(HOW TO COMPLETE THIS TASK): Can you return every line of the listing below word for word, leaving the pictures out?

(INPUT):
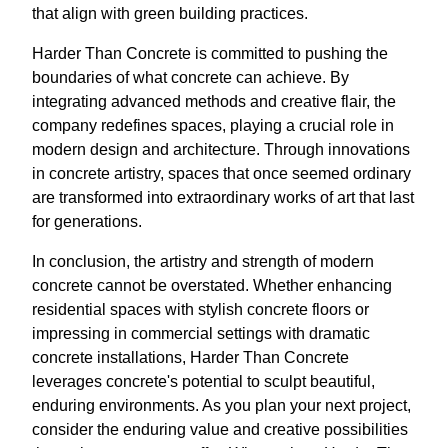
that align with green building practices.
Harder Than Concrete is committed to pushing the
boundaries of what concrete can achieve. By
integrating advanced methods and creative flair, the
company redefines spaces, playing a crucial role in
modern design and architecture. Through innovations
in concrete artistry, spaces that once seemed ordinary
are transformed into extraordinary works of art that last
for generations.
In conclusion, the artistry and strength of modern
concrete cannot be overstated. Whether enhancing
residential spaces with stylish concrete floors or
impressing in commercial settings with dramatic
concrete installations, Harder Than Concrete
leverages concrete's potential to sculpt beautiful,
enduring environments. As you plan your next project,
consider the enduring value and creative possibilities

(ANSWER FOR THIS EXERCISE):
that align with green building practices.
Harder Than Concrete is committed to pushing the
boundaries of what concrete can achieve. By
integrating advanced methods and creative flair, the
company redefines spaces, playing a crucial role in
modern design and architecture. Through innovations
in concrete artistry, spaces that once seemed ordinary
are transformed into extraordinary works of art that last
for generations.
In conclusion, the artistry and strength of modern
concrete cannot be overstated. Whether enhancing
residential spaces with stylish concrete floors or
impressing in commercial settings with dramatic
concrete installations, Harder Than Concrete
leverages concrete's potential to sculpt beautiful,
enduring environments. As you plan your next project,
consider the enduring value and creative possibilities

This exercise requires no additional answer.